### Quoted passage
· · · ·

Gamma Doradus variables occur in similar stars to the red end of the Delta Scuti variables, usually of early F-type. The stars show multiple oscillation frequencies between about 0.5 and 3 days, which is much slower than the low-order pressure modes. Gamma Doradus oscillations are generally thought to be high-order gravity modes, excited by convective blocking.

Following results from Kepler, it appears that many Delta Scuti stars also show Gamma Doradus oscillations and are therefore hybrids.

=== Rapidly oscillating Ap (roAp) stars ===

Rapidly oscillating Ap stars have similar parameters to Delta Scuti variables, mostly being A- and F-type, but they are also strongly magnetic and chemically peculiar (hence the p spectral subtype). Their dense mode spectra are understood in terms of the oblique pulsator model: the mode's frequencies are modulated by the magnetic field, which is not necessarily aligned with the star's rotation (as is the case in the Earth). The oscillation modes have frequencies around 1500 μHz and amplitudes of a few mmag.

· · · ·

Short-answer chart tasks
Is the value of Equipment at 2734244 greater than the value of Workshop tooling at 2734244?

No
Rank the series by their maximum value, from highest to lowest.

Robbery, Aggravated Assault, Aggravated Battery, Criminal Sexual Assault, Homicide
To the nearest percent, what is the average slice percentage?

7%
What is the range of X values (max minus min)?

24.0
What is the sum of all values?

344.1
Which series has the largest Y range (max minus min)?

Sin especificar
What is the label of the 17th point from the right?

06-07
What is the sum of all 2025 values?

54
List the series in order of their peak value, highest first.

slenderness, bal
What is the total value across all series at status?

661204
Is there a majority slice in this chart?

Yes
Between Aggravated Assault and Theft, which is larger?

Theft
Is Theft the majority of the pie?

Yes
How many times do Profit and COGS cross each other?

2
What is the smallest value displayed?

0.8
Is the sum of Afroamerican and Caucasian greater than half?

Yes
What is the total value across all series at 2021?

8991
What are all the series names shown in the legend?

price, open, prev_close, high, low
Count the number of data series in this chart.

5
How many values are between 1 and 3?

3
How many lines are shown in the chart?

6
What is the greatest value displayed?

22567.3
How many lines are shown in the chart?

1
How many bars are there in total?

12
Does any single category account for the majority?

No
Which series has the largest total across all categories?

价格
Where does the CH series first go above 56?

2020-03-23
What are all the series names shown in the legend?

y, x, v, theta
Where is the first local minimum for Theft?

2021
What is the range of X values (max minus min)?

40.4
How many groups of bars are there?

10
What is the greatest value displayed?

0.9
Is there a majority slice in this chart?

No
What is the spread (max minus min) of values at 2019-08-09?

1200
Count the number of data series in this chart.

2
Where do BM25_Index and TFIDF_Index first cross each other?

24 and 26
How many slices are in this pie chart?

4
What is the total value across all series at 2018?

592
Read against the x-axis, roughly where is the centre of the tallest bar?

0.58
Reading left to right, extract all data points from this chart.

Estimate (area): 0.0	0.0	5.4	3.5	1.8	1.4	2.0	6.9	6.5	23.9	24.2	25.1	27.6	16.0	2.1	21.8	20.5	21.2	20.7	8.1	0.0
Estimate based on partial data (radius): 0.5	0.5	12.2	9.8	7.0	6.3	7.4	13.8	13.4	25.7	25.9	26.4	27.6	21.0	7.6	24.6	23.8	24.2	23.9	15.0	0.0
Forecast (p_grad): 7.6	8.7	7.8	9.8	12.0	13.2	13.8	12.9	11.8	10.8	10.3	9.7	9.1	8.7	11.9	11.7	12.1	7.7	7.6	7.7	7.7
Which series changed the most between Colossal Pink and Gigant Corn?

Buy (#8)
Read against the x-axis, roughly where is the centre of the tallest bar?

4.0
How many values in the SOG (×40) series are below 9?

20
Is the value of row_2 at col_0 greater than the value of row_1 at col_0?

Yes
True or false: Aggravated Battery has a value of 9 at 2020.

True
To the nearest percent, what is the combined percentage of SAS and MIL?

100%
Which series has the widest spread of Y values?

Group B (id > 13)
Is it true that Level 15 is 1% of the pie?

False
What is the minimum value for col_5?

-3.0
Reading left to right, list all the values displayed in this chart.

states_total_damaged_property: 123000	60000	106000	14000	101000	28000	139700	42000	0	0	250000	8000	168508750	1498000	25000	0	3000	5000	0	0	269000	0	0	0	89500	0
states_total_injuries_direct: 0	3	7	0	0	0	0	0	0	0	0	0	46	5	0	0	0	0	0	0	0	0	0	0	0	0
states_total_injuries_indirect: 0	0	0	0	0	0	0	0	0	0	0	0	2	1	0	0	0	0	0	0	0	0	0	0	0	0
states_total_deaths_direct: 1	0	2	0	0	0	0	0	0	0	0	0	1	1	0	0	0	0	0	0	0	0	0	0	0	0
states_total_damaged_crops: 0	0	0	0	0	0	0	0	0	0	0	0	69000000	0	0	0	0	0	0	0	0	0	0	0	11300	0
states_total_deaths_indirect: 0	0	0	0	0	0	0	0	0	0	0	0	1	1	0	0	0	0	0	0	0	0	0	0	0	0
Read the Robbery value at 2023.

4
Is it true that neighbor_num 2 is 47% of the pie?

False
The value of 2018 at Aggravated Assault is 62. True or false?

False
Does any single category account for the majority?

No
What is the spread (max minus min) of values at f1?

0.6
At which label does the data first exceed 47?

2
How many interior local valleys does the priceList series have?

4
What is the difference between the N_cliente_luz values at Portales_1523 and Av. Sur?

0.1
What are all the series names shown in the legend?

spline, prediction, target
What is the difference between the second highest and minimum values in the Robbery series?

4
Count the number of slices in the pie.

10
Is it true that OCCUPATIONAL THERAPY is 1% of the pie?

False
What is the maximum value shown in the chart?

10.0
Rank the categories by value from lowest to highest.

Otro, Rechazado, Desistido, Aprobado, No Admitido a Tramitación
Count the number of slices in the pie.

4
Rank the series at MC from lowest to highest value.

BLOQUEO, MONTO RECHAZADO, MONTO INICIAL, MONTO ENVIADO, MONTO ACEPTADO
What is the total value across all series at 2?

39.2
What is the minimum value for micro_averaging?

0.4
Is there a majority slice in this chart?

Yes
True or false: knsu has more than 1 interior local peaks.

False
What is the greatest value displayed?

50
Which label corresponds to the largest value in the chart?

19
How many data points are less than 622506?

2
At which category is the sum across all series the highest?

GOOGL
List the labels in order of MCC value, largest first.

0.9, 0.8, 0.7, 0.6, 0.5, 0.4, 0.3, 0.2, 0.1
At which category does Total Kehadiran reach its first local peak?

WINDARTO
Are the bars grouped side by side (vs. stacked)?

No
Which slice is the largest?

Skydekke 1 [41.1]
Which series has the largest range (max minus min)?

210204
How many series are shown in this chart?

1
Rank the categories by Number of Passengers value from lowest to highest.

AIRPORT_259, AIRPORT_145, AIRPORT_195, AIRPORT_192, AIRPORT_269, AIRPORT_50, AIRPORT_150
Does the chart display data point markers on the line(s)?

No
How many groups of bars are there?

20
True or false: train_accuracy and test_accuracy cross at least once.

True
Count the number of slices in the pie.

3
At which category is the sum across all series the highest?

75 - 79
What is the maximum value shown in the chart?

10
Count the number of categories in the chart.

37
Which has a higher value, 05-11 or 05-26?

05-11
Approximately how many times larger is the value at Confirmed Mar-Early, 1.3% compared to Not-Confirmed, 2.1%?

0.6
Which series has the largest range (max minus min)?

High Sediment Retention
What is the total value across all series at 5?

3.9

· · · ·

### Questions to answer
a - Reproduce the portion of the passage on pulsating stars from "Gamma Doradus variables" up to and including "by convective blocking.".
b - Answer these questions using the passage on pulsating stars:
(i) Of what spectral type are Gamma Doradus variables usually?
(ii) What term describes Delta Scuti stars that also show Gamma Doradus oscillations?
(iii) Around what frequency do the oscillation modes of rapidly oscillating Ap stars lie?
c - Extend the passage on pulsating stars, picking up after its final sentence.

### Task answers
a -
Gamma Doradus variables occur in similar stars to the red end of the Delta Scuti variables, usually of early F-type. The stars show multiple oscillation frequencies between about 0.5 and 3 days, which is much slower than the low-order pressure modes. Gamma Doradus oscillations are generally thought to be high-order gravity modes, excited by convective blocking.

b -
(i) Early F-type
(ii) Hybrids
(iii) Around 1500 μHz

c -
=== Slowly pulsating B stars and Beta Cephei variables ===

Slowly pulsating B (SPB) stars are B-type stars with oscillation periods of a few days, understood to be high-order gravity modes excited by the kappa mechanism. Beta Cephei variables are slightly hotter (and thus more massive), also have modes excited by the kappa mechanism and additionally oscillate in low-order gravity modes with periods of several hours. Both classes of oscillators contain only slowly rotating stars.

=== Variable subdwarf B stars ===

Subdwarf B (sdB) stars are in essence the cores of core-helium burning giants who have somehow lost most of their hydrogen envelopes, to the extent that there is no hydrogen-burning shell. They have multiple oscillation periods that range between about 1 and 10 minutes and amplitudes anywhere between 0.001 and 0.3 mag in visible light. The oscillations are low-order pressure modes, excited by the kappa mechanism acting on the iron opacity bump.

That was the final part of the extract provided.